Dr. Richard Morita was born in Pasadena, California on March 27, 1923. After being interned in the Japanese Relocation Camps during World War II, he served in the US Army (1944-1946) and earned his BS in bacteriology/chemistry from the University of Nebraska (1947). He received a MS in bacteriology from the University of Southern California in 1949. In 1954, he received a PhD in microbiology from Scripps Institution of Oceanography. His doctoral dissertation was titled Occurrence and Significance of Bacteria in Marine Sediments. While a graduate student at Scripps, Morita served as a microbiologist on several research cruises including: the MidPac Expedition (1950), the Galathea Deep Sea Expedition (1952), and the Transpac Expedition (1953). He worked as a research biologist at Scripps from 1954-1955. He was an assistant professor of biology at the University of Houston from 1955-1958 and an associate professor of microbiology at the University of Nebraska from 1958-1962. In 1962, he became a professor of microbiology and oceanography at Oregon State University (OSU) where he was named professor emeritus in 1989. Over the years he has held a variety of positions in national and international organizations including: program director for Biochemistry, Molecular Biology Section, BMS, National Science Foundation (NSF) (1968-1969); Advisory Committee on Carbon Dioxide (and Microbiology), National Oceanographic and Atmospheric Association (NOAA, 1976); visiting professor, Ocean Research Institute, University of Tokyo (1978); consultant, Battelle Pacific Northwest Laboratory (1979); consultant, Strategic Petroleum Reserve, Lawrence Livermore Laboratory (1979); and scientific advisor, Operation DeepStar, Japan Marine Science and Technology Center, Japan. In 1984, he was given the Milton Harris Award in Basic Research from Oregon State University, College of Science.

1991 Morita

1990 Francisco Ayala

Dr. Francisco José Ayala Pereda is a Spanish-American evolutionary biologist and philosopher at the University of California, Irvine. He is a former Dominican priest, ordained in 1960, but left the priesthood that same year. After graduating from the University of Salamanca, he moved to the US in 1961 to study for a PhD at Columbia University. There, he studied for his doctorate under Theodosius Dobzhansky, graduating in 1964. He became a US citizen in 1971.

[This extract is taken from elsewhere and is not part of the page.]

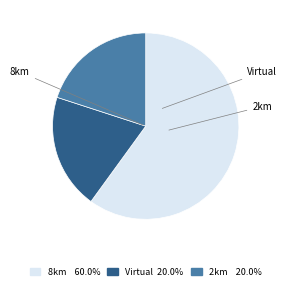

Is there any slice that represents more than half of the pie?

Yes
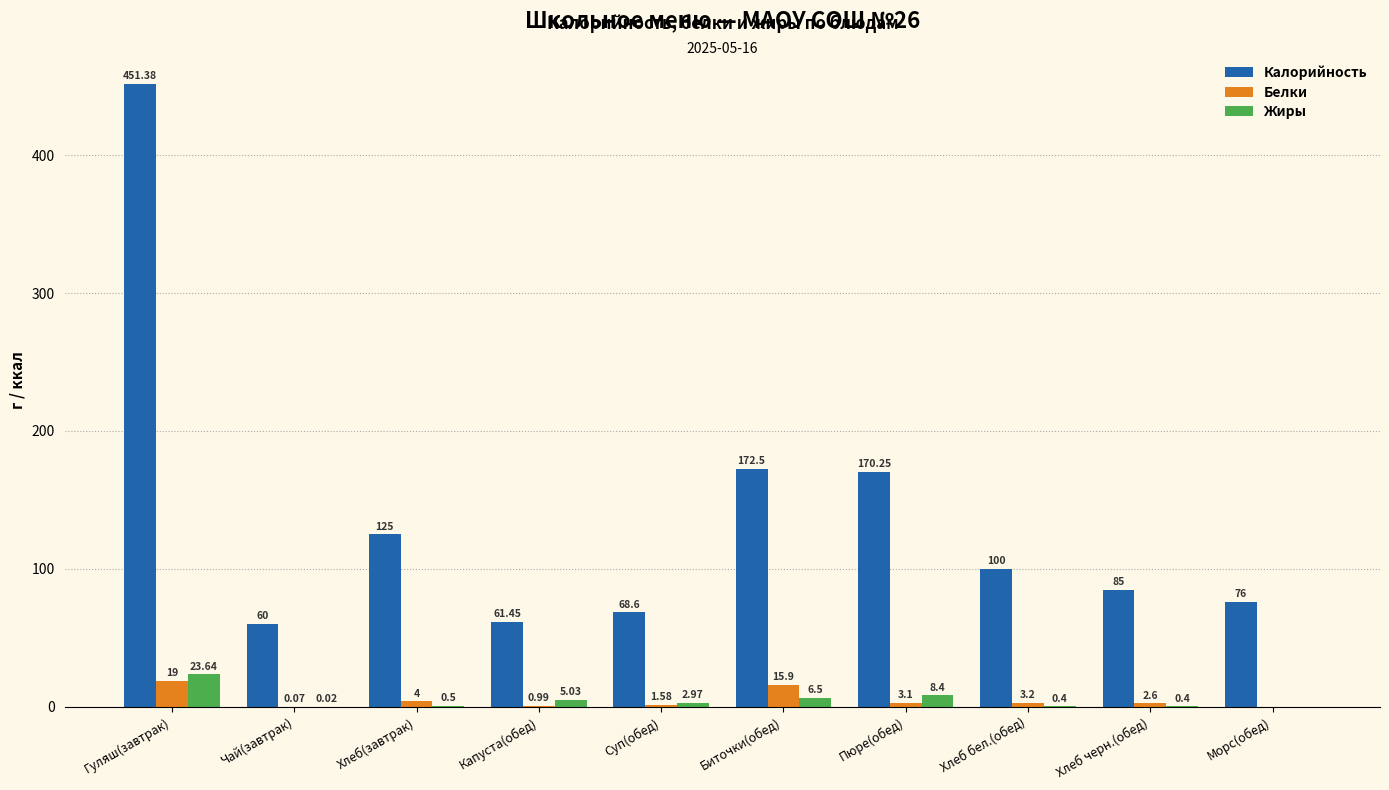

Between Гуляш(завтрак) and Биточки(обед), which series saw the biggest shift?

Калорийность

He has been President and Chairman of the Board of the American Association for the Advancement of Science. At University of California, Irvine, his academic appointments include University Professor and Donald Bren Professor of Biological Sciences, Ecology & Evolutionary Biology (School of Biological Sciences), Professor of Philosophy, (School of Humanities), and Professor of Logic and the Philosophy of Science (School of Social Sciences).